Een jambalaya kan je best omschrijven als een Creoolse variant op paella. In combinatie met groentjes en lekker veel kruiden wordt rijst gebakken tot een smeuïg éénpansgerecht. In dit alledaagse recept doen we er fijne merguez-worstjes bij.
Snipper de ui, knoflook, selder, paprika en rode chilipeper fijn. Stoof aan in een scheutje olijfolie in een ruime stoofpot (of pan).
Breng op smaak met komijn, oregano en paprikapoeder.

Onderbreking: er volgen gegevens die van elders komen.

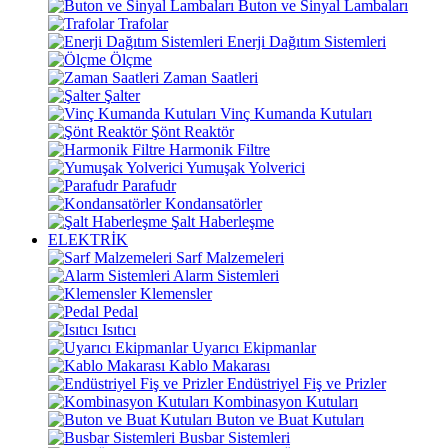
Buton ve Sinyal Lambaları
Trafolar
Enerji Dağıtım Sistemleri
Ölçme
Zaman Saatleri
Şalter
Vinç Kumanda Kutuları
Şönt Reaktör
Harmonik Filtre
Yumuşak Yolverici
Parafudr
Kondansatörler
Şalt Haberleşme
ELEKTRİK
Sarf Malzemeleri
Alarm Sistemleri
Klemensler
Pedal
Isıtıcı
Uyarıcı Ekipmanlar
Kablo Makarası
Endüstriyel Fiş ve Prizler
Kombinasyon Kutuları
Buton ve Buat Kutuları
Busbar Sistemleri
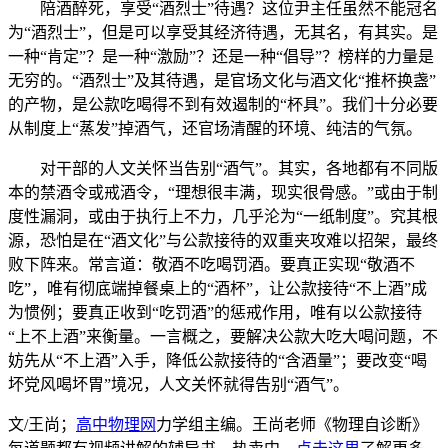
陪酒醉死，享受“酒烈士”待遇？这位尹主任虽然不能冠名
为“酒烈士”，但是可以享受其经济待遇，无其名，有其实。是
一种“肯定”？是一种“激励”？还是一种“倡导”？榜样的力量是
无穷的。“酒烈士”及其待遇，是官场文化与酒文化“推杯换盏”
的产物，是公款吃喝得不到有效遏制的“杯具”。我们十分必要
从制度上“蒸发”掉酒气，还官场清醒的环境、纯洁的气氛。
对干部的人文关怀当告别“酒气”。其实，各地都有不同版
本的禁酒令或戒酒令，“理想很丰满，现实很骨感。”或由于制
度性漏洞，或由于执行上不力，几乎沦为“一纸制度”。究其根
源，恐怕是在“酒文化”与公款接待的双重夹攻难以招架，最终
败下阵来。常言道：敬酒不吃喝罚酒。要真正实现“敬酒不
吃”，唯有彻底端掉餐桌上的“酒杯”，让公款接待“不上酒”成
为惯例；要真正收到“吃罚酒”的惩戒作用，唯有以公款接待
“上不上酒”来衡量。一言概之，要解决公款大吃大喝问题，不
妨先从“不上酒”入手，降低公款接待的“含酒量”；要改变“喝
坏党风喝坏胃”境况，人文关怀就得告别“酒气”。
文/王尚；
高中物理网
力学组主编。王尚老师《物理自诊断》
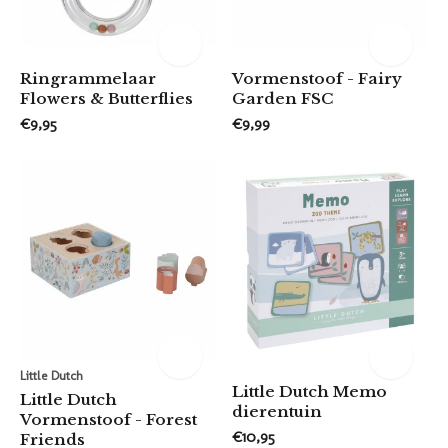
Ringrammelaar
Vormenstoof - Fairy
Flowers & Butterflies
Garden FSC
€9,95
€9,99
Little Dutch
Little Dutch Memo
Little Dutch
dierentuin
Vormenstoof - Forest
€10,95
Friends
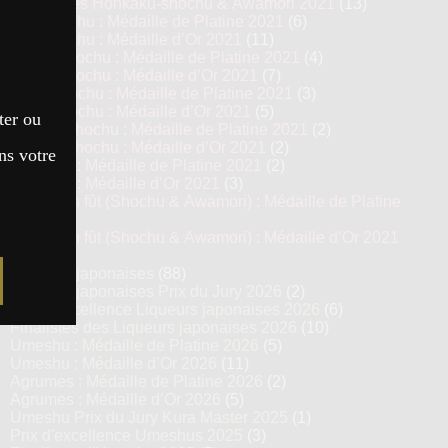
Top 13 des Honkaku-shochu & Awamori 2021
(13)
Imo Shochu : Médaille de Platine 2021
(6)
Imo Shochu : Médaille d’Or 2021
(11)
Kome Shochu : Médaille de Platine 2021
(4)
Kome Shochu : Médaille d’Or 2021
(7)
Mugi Shochu : Médaille de Platine 2021
(3)
Mugi Shochu : Médaille d’Or 2021
(5)
ter ou
Kokuto Shochu : Médaille de Platine 2021
(2)
Kokuto Shochu : Médaille d’Or 2021
(2)
ns votre
Awamori : Médaille de Platine 2021
(2)
Awamori : Médaille d’Or 2021
(3)
Vieillis en fût (Shochu & Awamori) : Médaille de Platine
2021
(3)
Vieillis en fût (Shochu & Awamori) : Médaille d’Or 2021
(6)
Liqueurs japonaises
(88)
Liqueurs japonaises Prix du Jury 2026
(2)
Prix d’excellence Liqueurs japonaises 2026
(6)
Finalistes des Liqueurs japonaises 2026
(10)
Umeshu : Médaille de Platine 2026
(5)
Umeshu : Médaille d’Or 2026
(11)
Agrumes : Médaille de Platine 2026
(2)
Agrumes : Médaille d’Or 2026
(5)
Umeshu Prix du Jury Kura Master 2025
(1)
Prix d'excellence Umeshus 2025
(3)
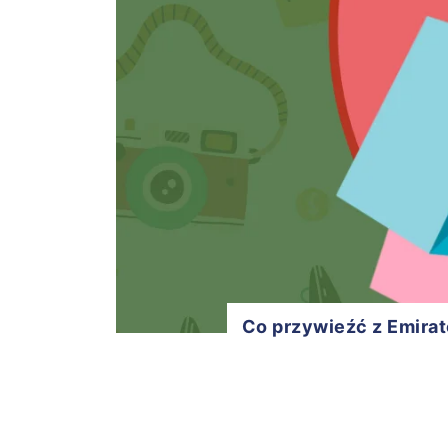
Co przywieźć z Emirat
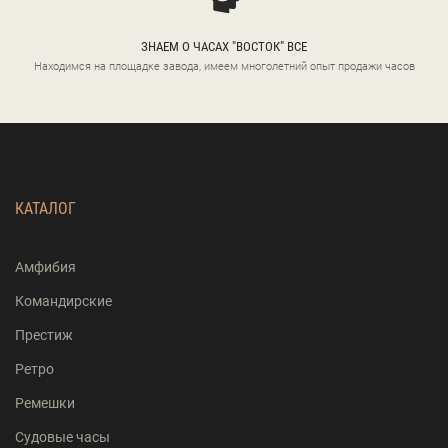
ЗНАЕМ О ЧАСАХ "ВОСТОК" ВСЕ
Находимся на площадке завода, имеем многолетний опыт продажи часов
КАТАЛОГ
Амфибия
Командирские
Престиж
Ретро
Ремешки
Судовые часы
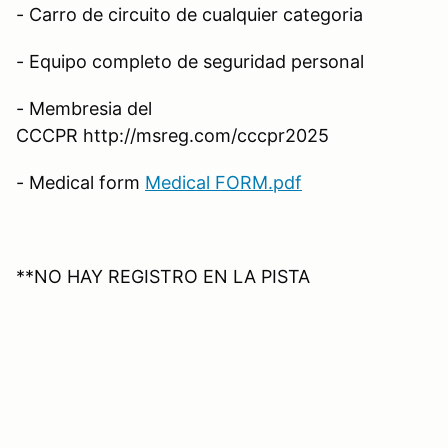
- Carro de circuito de cualquier categoria
- Equipo completo de seguridad personal
- Membresia del
CCCPR http://msreg.com/cccpr2025
- Medical form
Medical FORM.pdf
**NO HAY REGISTRO EN LA PISTA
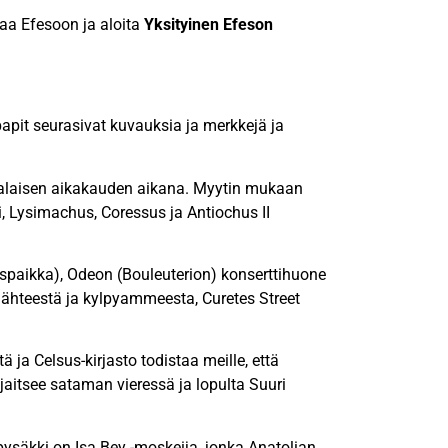
jaa Efesoon ja aloita
Yksityinen Efeson
pit seurasivat kuvauksia ja merkkejä ja
alaisen aikakauden aikana. Myytin mukaan
, Lysimachus, Coressus ja Antiochus II
uspaikka), Odeon (Bouleuterion) konserttihuone
ähteestä ja kylpyammeesta, Curetes Street
ä ja Celsus-kirjasto todistaa meille, että
sijaitsee sataman vieressä ja lopulta Suuri
pysäkki on Isa Bey -moskeija, jonka Anatolian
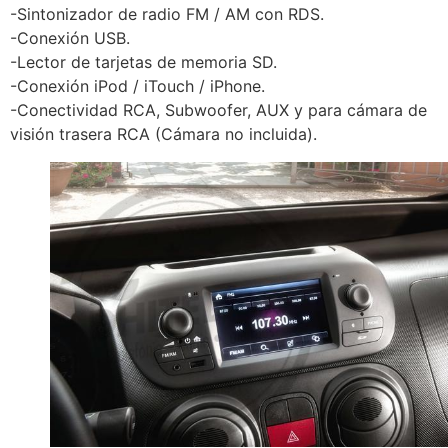
-Sintonizador de radio FM / AM con RDS.
-Conexión USB.
-Lector de tarjetas de memoria SD.
-Conexión iPod / iTouch / iPhone.
-Conectividad RCA, Subwoofer, AUX y para cámara de
visión trasera RCA (Cámara no incluida).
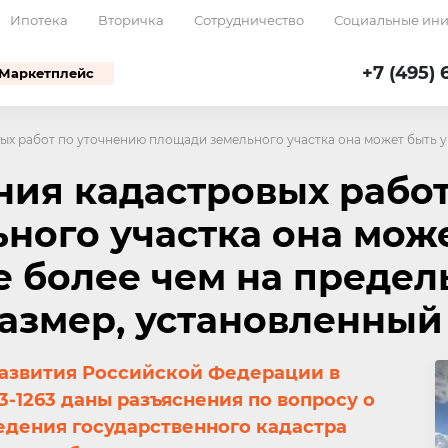
Ипотека
Вторичка
Сотрудничество
Социальные ин
+7 (495) 
Маркетплейс
ых работ по уточнению площади земельного участка она может быть 
ния кадастровых рабо
ного участка она мож
не более чем на преде
змер, установленный
азвития Российской Федерации в
23-1263 даны разъяснения по вопросу о
едения государственного кадастра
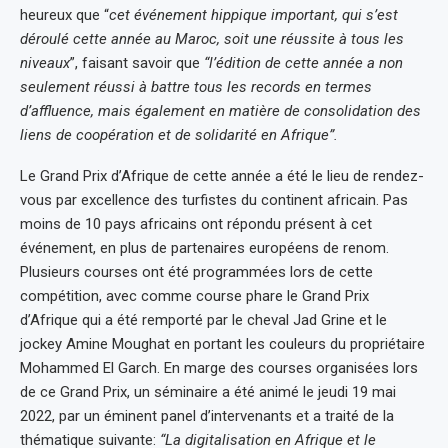
heureux que “
cet événement hippique important, qui s’est
déroulé cette année au Maroc, soit une réussite à tous les
niveaux
”, faisant savoir que
“l’édition de cette année a non
seulement réussi à battre tous les records en termes
d’affluence, mais également en matière de consolidation des
liens de coopération et de solidarité en Afrique”.
Le Grand Prix d’Afrique de cette année a été le lieu de rendez-
vous par excellence des turfistes du continent africain. Pas
moins de 10 pays africains ont répondu présent à cet
événement, en plus de partenaires européens de renom.
Plusieurs courses ont été programmées lors de cette
compétition, avec comme course phare le Grand Prix
d’Afrique qui a été remporté par le cheval Jad Grine et le
jockey Amine Moughat en portant les couleurs du propriétaire
Mohammed El Garch. En marge des courses organisées lors
de ce Grand Prix, un séminaire a été animé le jeudi 19 mai
2022, par un éminent panel d’intervenants et a traité de la
thématique suivante:
“La digitalisation en Afrique et le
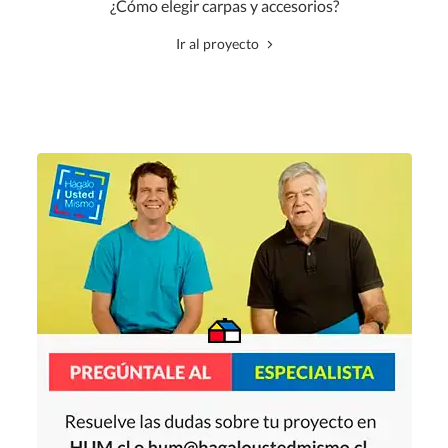
¿Cómo elegir carpas y accesorios?
Ir al proyecto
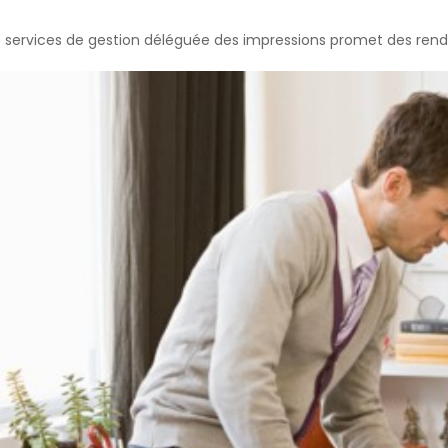
 services de gestion déléguée des impressions promet des rende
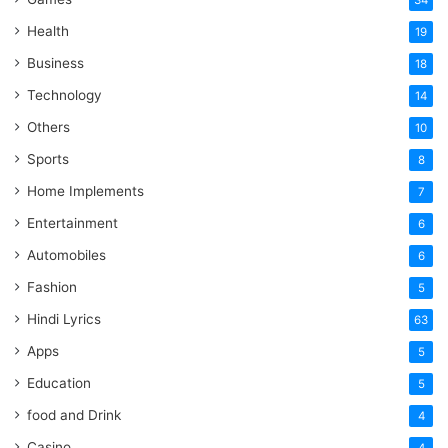
34
Health
19
Business
18
Technology
14
Others
10
Sports
8
Home Implements
7
Entertainment
6
Automobiles
6
Fashion
5
Hindi Lyrics
63
Apps
5
Education
5
food and Drink
4
Casino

Roer de rijst door de groentjes en laat even aanbakken. Blus dan met het glas rode wijn, roer goed om en laat de alcohol verdampen.
Voeg de tomatenblokjes en het blokje kippenbouillon toe. Dek af en laat de rijst rustig garen. Voeg indien nodig extra water toe naargelang de rijst het vocht absorbeert.
Bak kort voor het einde merguez-worstjes in een scheut olijfolie goudbruin.
Werk de jambalaya af met wat citroensap, gesnipperde peterselie en peper/zout naar smaak eenmaal de rijst gaar is.
Schik de gebakken worstjes samen met enkele citroenpartjes en nog wat verse peterselie op de jambalaya en serveer meteen. Smakelijk!